Loan Modifications Not Panacea for Borrowers
With an estimated 20% of American homes valued at less than their mortgage balances and a double-digit unemployment rate, defaults and foreclosures are predictable. Current data of the Mortgage Bankers Association indicate that between 4% and 5% of all U.S. mortgages are in some stage of the foreclosure process, with another 10% in nonforeclosure delinquency. Still, the government's principal modification program-the Home Affordable Modification Program-is not even close to achieving its announced goals.
Traditionally, loan modifications took the form of temporary forbearances, structured on the assumption that the borrower's difficulty making his monthly payment was also temporary-based on a lost job or illness, for example. The expectation was that the borrower would get another job, or recover, and again be able to make loan payments. Borrowers with structural payment problems, such as permanent loss of income, could not be helped.
In areas suffering from severe economic problems, lenders might continue temporary forbearance for years to avoid losses resulting from foreclosure sales into weak real estate markets. But even in these cases, permanent modifications with permanently lower payments or reduced principal balances were rarely available.
In the situations described above, the modification process was relatively informal, without the massive documentation required by HAMP. The process was usually initiated by a motivated borrower who wanted to preserve his home, was willing to make substantial sacrifices to do so, and was often grateful for the lender's willingness to delay enforcement and foreclosure.
By contrast, the federal loan modification program is rigidly structured and features permanent rate reductions and sometimes principal reductions. It is designed to resolve defaults on loans that were unaffordable for the borrowers to begin with. The traditional solution for a structurally unaffordable loan is to get the consumer out of the home, whether by foreclosure or short sale. It is not to preserve homeownership by putting the loan through HAMP's Procrustean solution by shrinking payments to fit the borrower's income. While high loan costs may have caused some defaults, particularly earlier in the financial crisis, fewer recent defaults appear to be caused by underlying loan origination problems, and HAMP appears ever less appropriate to resolve current delinquencies.
Moreover, while some HAMP modifications are initiated by borrowers, it is just as likely that servicers are the parties attempting to pull borrowers into the HAMP process. Because of the intense political pressure the federal government has put on servicers to implement HAMP modifications, servicers, rather than borrowers are driving the process.

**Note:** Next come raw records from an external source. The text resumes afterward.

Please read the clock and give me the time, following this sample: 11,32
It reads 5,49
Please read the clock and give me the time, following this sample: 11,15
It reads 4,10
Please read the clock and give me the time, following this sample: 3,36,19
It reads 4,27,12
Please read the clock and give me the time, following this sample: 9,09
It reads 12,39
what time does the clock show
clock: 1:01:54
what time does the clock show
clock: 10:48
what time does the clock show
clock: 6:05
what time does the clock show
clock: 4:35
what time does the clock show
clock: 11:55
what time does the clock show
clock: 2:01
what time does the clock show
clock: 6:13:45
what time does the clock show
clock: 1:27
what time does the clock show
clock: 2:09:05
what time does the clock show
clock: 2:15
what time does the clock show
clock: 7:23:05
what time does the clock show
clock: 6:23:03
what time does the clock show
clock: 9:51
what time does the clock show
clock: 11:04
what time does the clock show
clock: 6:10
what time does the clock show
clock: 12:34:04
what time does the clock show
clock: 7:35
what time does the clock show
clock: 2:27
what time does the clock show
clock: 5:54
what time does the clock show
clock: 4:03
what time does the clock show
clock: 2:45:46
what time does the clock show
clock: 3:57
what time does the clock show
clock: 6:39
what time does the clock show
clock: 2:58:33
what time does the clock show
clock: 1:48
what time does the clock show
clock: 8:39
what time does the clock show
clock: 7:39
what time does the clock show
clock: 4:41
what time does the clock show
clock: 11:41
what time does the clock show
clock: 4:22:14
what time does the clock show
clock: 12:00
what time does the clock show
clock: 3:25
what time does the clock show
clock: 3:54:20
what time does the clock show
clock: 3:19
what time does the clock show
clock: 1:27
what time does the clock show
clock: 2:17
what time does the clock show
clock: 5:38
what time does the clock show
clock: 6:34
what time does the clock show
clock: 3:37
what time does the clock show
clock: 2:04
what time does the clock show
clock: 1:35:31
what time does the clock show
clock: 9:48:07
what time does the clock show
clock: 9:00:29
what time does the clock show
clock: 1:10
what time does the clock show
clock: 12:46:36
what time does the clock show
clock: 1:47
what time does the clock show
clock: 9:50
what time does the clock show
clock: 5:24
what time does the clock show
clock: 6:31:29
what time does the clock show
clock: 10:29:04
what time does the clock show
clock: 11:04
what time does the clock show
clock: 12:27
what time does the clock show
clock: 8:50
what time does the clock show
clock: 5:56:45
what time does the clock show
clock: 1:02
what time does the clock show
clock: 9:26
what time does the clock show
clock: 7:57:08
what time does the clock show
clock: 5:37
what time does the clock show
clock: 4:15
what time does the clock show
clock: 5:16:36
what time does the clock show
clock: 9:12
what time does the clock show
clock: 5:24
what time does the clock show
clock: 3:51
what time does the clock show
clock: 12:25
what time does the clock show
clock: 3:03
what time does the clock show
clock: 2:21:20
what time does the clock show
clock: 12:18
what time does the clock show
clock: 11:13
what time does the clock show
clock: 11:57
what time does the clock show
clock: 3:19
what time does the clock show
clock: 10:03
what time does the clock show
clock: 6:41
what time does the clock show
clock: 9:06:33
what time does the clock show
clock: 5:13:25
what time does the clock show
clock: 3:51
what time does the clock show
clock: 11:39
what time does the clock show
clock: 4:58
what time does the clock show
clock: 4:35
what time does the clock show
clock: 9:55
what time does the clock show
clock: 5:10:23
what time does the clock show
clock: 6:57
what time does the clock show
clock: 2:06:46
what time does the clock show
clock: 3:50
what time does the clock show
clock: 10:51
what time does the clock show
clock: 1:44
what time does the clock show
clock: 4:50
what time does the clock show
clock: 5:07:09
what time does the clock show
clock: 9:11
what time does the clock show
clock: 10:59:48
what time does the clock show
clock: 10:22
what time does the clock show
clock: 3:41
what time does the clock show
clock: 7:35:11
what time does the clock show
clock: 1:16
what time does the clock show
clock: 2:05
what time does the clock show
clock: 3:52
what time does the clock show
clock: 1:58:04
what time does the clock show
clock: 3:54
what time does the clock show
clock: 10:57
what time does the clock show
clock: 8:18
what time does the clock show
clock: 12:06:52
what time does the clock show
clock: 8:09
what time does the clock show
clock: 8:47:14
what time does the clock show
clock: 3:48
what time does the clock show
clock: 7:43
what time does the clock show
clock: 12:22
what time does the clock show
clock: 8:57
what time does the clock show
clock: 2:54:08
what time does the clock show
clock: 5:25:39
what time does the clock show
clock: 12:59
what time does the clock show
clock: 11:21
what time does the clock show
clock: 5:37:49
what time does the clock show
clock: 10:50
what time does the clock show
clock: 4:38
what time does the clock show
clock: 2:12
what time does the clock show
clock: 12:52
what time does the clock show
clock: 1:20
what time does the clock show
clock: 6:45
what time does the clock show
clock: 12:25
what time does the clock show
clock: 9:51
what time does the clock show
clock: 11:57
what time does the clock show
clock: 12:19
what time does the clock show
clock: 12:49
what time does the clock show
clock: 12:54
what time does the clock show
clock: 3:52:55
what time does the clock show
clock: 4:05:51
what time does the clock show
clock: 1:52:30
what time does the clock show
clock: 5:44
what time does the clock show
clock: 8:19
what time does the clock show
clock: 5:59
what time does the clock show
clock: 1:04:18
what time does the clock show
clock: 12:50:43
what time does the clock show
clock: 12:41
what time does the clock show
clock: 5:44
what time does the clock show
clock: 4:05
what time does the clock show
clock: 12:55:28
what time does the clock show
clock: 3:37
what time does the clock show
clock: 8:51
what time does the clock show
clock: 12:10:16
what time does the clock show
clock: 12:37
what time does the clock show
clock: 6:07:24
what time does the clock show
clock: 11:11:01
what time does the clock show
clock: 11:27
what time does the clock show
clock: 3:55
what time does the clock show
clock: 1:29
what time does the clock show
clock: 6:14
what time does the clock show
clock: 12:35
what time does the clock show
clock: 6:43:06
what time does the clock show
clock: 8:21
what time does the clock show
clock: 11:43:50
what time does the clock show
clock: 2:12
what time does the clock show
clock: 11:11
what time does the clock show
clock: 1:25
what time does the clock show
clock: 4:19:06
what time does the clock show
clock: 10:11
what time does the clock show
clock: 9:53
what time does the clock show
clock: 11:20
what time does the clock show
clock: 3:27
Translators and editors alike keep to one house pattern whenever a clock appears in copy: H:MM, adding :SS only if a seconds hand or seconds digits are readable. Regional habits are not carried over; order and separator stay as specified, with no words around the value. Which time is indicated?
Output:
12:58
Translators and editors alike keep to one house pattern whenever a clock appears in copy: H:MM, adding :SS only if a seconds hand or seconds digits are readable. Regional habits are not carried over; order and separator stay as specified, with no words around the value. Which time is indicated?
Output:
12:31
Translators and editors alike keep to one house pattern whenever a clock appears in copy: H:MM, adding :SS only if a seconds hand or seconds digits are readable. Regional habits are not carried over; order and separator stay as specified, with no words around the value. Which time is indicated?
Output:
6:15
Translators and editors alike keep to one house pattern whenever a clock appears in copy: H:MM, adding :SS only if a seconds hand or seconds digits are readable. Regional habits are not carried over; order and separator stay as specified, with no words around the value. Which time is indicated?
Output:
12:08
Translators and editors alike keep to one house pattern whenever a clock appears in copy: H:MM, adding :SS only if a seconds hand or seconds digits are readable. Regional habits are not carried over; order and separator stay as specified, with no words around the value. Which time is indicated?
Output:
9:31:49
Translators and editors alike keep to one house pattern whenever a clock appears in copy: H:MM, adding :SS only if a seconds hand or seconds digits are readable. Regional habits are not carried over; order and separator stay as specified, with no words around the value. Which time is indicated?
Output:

Interestingly, private investors not forced by the government to participate in HAMP (and who modify loans for their own accounts) rarely follow the HAMP model. Some are offering borrowers very low payments to enable them to maintain homeownership through the real estate downdraft while expecting to reinstate loan payments later, when wages and employment are stronger. Others are offering substantial principal reductions in order to allow borrowers to refinance out of their loans.
In addition to homeowners facing financial difficulties, an increasing number are deliberately defaulting, even if they can afford to repay their loans. Morgan Stanley estimates that "strategic defaulters" accounted for 12% of loans in default in February 2010. Interestingly, Morgan Stanley's report also found that mortgagors with higher credit scores and larger loan balances were more likely to deliberately default. Strategic defaulting is said to have a "contagion effect," meaning a homeowner is more likely to deliberately default if he knows others who have. Strategic defaulting has other pernicious effects, too. Freddie Mac says strategic defaulting leads to home price deterioration. Strategic defaults, when added to the defaults of those who simply cannot pay, could lengthen a long-delayed housing recovery.
Also delaying the housing recovery are state foreclosure moratoria and requirements such as "foreclosure mediation." As loans become ever more delinquent, foreclosure delays rarely result in reinstatement and retention of homes. Rather, delays allow borrowers to continue living in mortgaged homes without payment, often while their homes physically deteriorate. This eventually discourages neighboring homeowners who are keeping up with their payments.